Starting with the line that contains "phylum: Tracheophyta" and continuing through the end of the material, give those lines again with "locality" swapped for "site" and nothing else changed, leaving out the pictures.
● ● ●
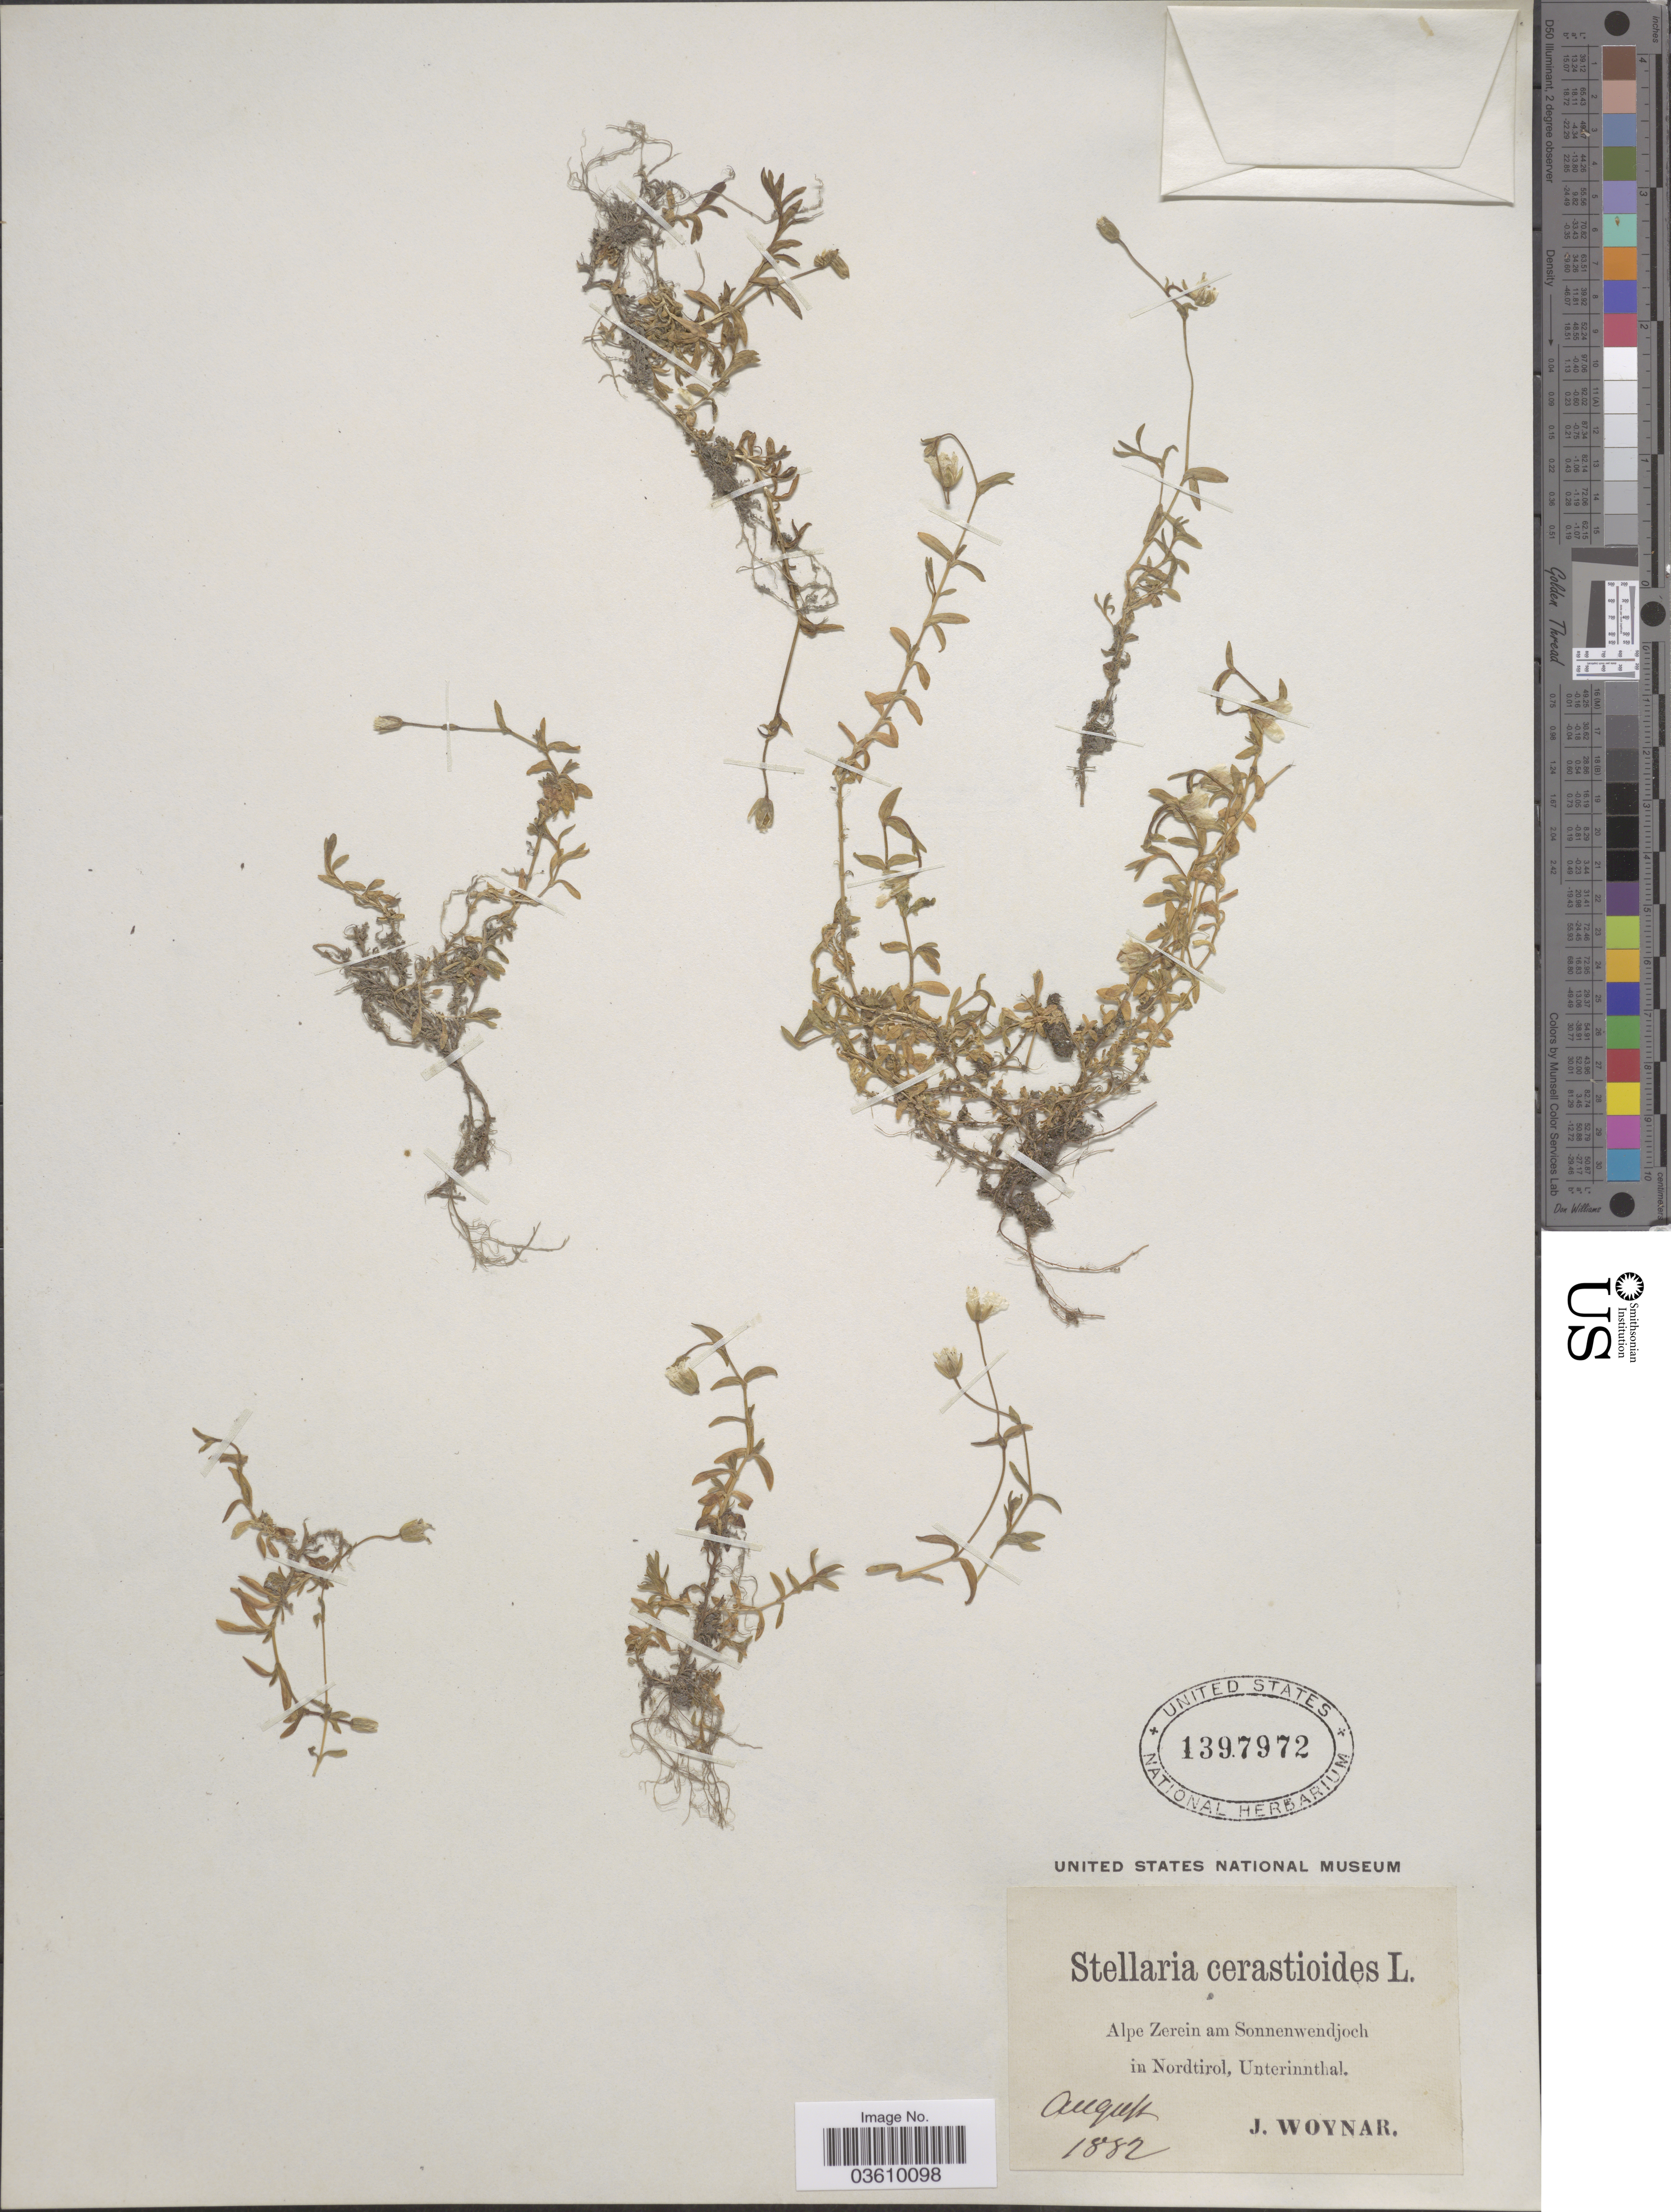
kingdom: Plantae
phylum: Tracheophyta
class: Magnoliopsida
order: Caryophyllales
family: Caryophyllaceae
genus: Dichodon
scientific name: Dichodon cerastoides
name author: (L.) Rchb.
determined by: U.S. National Herbarium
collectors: J. Woynar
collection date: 1882-08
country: Austria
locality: Alpe Zerein am Sonnenwendjoch in Nordtirol, Unterinnthal.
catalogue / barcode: US 1397972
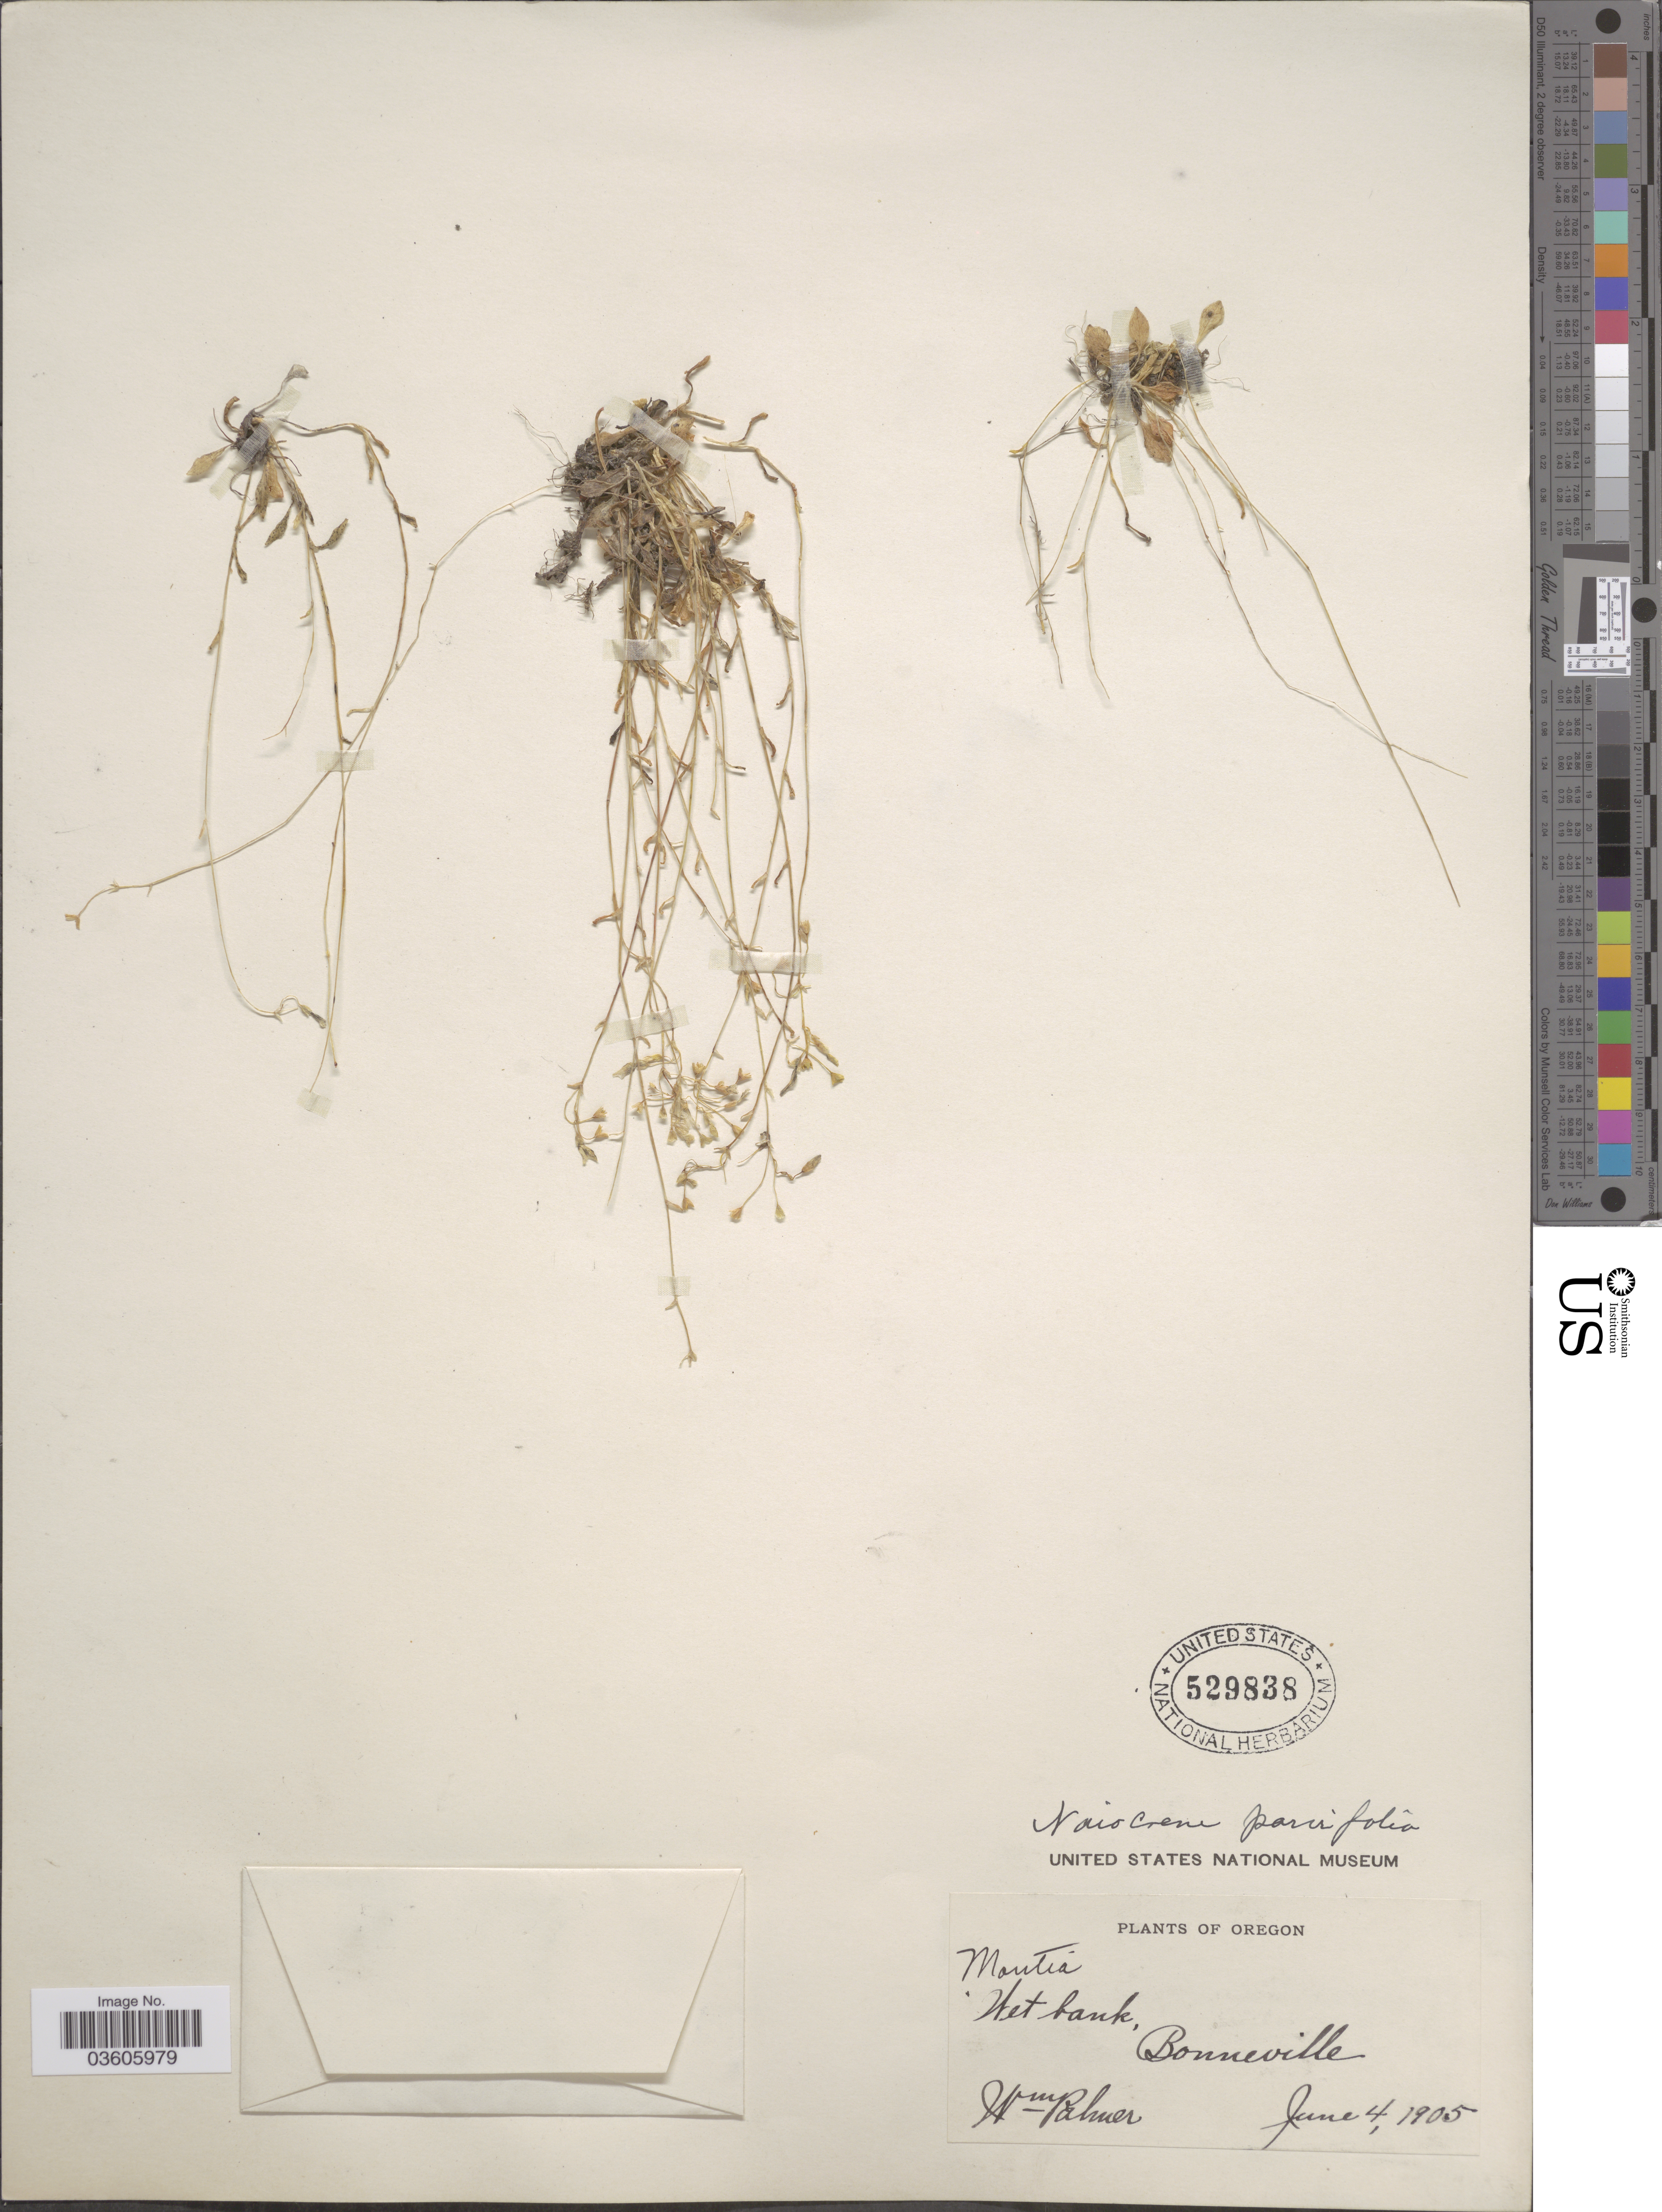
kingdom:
● ● ●
> **Answer below**
phylum: Tracheophyta
class: Magnoliopsida
order: Caryophyllales
family: Caryophyllaceae
genus: Dichodon
scientific name: Dichodon cerastoides
name author: (L.) Rchb.
determined by: U.S. National Herbarium
collectors: J. Woynar
collection date: 1882-08
country: Austria
site: Alpe Zerein am Sonnenwendjoch in Nordtirol, Unterinnthal.
catalogue / barcode: US 1397972
kingdom:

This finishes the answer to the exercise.